### EXCERTO DA PÁGINA
◇ ◇ ◇

Pediu-me ainda que distribuisse os seus comentários a todos aqueles a quem distribuí o escrito - o que agora faço - acrescentando naturalmente, uma pequena réplica de esclarecimento, o que não fere a lisura de qualquer procedimento.
Trata-se apenas de discussão de ideias ou de pontos de vista diferente que não parecem esconder qualquer acrimónia.
Cumpts
BF
Caríssimo!
Como
sempre, leio com atenção os escritos que tens a gentileza de me enviar.
Genericamente, concordo com a maior parte do que dissertas, mas no caso
do presente artigo, não ficaria de bem comigo se não fizesse também
alguns "reparos".
É que, apesar da minha formação militar, prestei serviço na PSP durante 22 anos...
Seguindo
a tua redacção "não deveria ter direito a Estandarte Nacional". Onde é
que está escrito que o Estandarte Nacional é exclusivo dos militares? Ou
são os militares (alguns) que se arrogam essa exclusividade, sem
suporte legal?
Porque não deve o Estado dar a uma força de segurança o direito a Estandarte Nacional?

◇ ◇ ◇

### EXTRATO DE DADOS
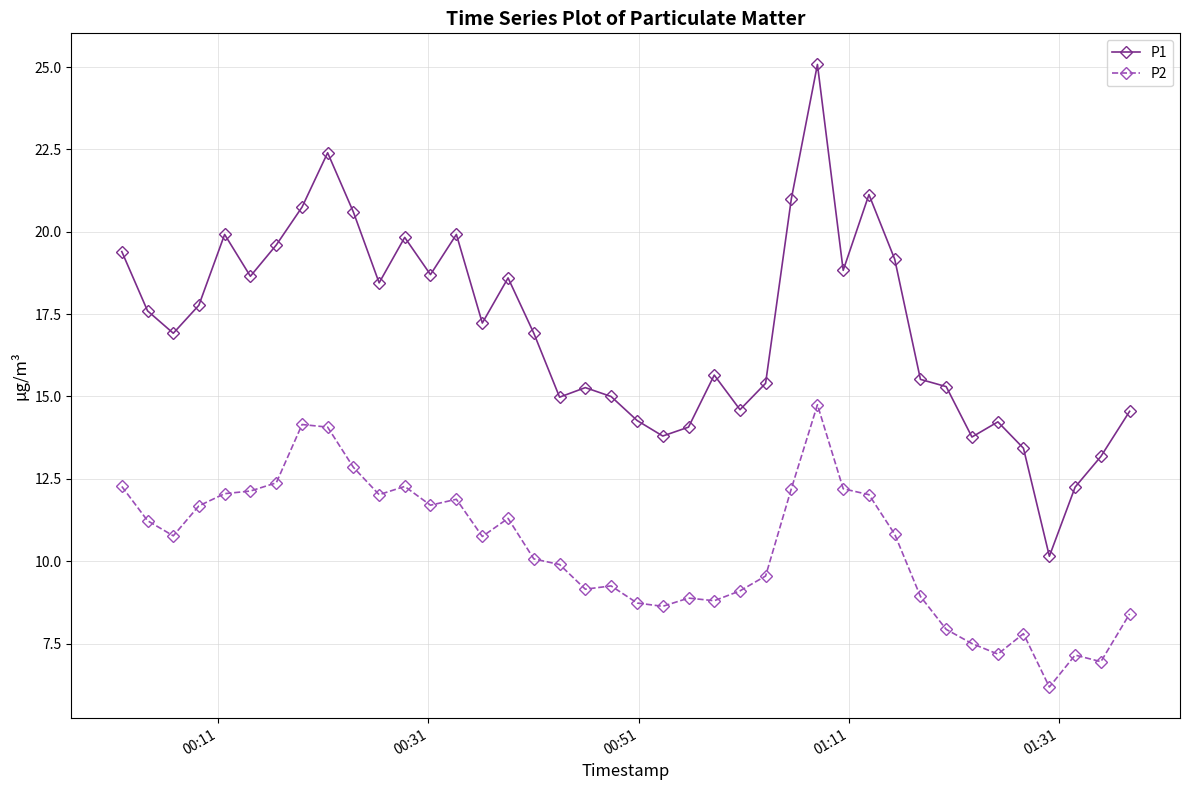

What is the sum of all P2 values?

415.6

◇ ◇ ◇

### TAREFAS E EXERCÍCIOS
1. Indique se cada afirmação concorda com o excerto da página, respondendo sim ou não e citando literalmente as palavras decisivas. (a) Na resposta, afirma-se ter prestado serviço na PSP durante 22 anos. (b) Na resposta, declara-se discordância da maior parte do que o destinatário escreve. (c) A nota inicial descreve a troca de pontos de vista como marcada por acrimónia.
2. Segundo o excerto da página, o que é acrescentado aos comentários quando são distribuídos a quem recebeu o escrito?

### RESULTADOS DO EXERCÍCIO
1.
(a) Sim: "prestei serviço na PSP durante 22 anos".
(b) Não: "Genericamente, concordo com a maior parte do que dissertas".
(c) Não: "não parecem esconder qualquer acrimónia".

2. Uma pequena réplica de esclarecimento.